Orhan Pamuk: “We are very attached to our buildings, squares, monuments, trees, parks because they trigger our memories. Only through objects we remember things, we experience them. Not just cigarette butts, salt shakers, or ashtrays in our daily lives, but trees, parks, buildings. They also make us remember. A city, if you live in it for 63 years like me, turns into a sort of index for everything pointing to our memories. But once these monuments and trees begin to be destroyed we feel first of all not a political but a very personal energy and anger to preserve them, like an animal. Like a dog who watches out for his womb. Because we want to preserve them. It’s something very instinctual. In Ghezi Park that kind of thing gained political dimensions, Erdogan mismanaged it, and a little green park become connected to a more secular anger with Erdogan. But anger against Erdogan is not only [about] the destruction of Istanbul. In fact that’s a minor thing.
 And what impression did the all the destruction and construction in Istanbul make on you, Mr. Gee?

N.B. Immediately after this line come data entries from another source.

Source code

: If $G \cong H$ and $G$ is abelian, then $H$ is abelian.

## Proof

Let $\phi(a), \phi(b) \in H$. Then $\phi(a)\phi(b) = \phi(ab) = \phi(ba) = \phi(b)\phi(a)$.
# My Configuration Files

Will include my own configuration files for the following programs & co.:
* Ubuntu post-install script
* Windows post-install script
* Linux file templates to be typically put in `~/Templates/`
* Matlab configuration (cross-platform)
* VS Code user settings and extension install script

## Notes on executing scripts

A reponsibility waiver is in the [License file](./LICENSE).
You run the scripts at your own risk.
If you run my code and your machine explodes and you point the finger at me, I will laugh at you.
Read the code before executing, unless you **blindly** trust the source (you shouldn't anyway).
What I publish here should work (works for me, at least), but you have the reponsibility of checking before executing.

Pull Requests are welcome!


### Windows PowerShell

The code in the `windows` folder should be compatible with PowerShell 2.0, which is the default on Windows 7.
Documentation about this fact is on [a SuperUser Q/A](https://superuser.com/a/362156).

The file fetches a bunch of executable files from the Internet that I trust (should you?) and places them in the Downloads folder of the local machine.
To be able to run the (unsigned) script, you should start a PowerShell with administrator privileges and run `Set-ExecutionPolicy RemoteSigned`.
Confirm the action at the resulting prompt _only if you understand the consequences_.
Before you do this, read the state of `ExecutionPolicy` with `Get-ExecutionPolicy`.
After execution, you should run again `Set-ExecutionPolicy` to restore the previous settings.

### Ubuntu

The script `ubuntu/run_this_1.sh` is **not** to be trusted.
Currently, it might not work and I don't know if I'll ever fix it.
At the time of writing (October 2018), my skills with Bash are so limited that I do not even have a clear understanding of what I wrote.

Grant Gee: "I read somewhere the other day that by 2050 seventy-five percent of the world’s population will live in cities of greater than ten million, which I think is think is just extraordinary That’s going to be the main unit in which the world’s population will exit, so these megacities will just start communicating with each other. When you are in Istanbul you can just feel this seismic thing; the ground is shaking. It’s almost like you turn around and the characters on the street are changing. It’s very exciting and also very scary. The excitement of creation and the scariness of destruction. The two things are simultaneous. That’s why it’s so interesting to be there."
Footnote: Grant has written to correct the off-the- top-of-his-head statistics. Its correct that by 2050, it is predicted that 75% of the world's population will be living in cities; but 10% of the world's population will live in megacities, each  housing over 10 million people.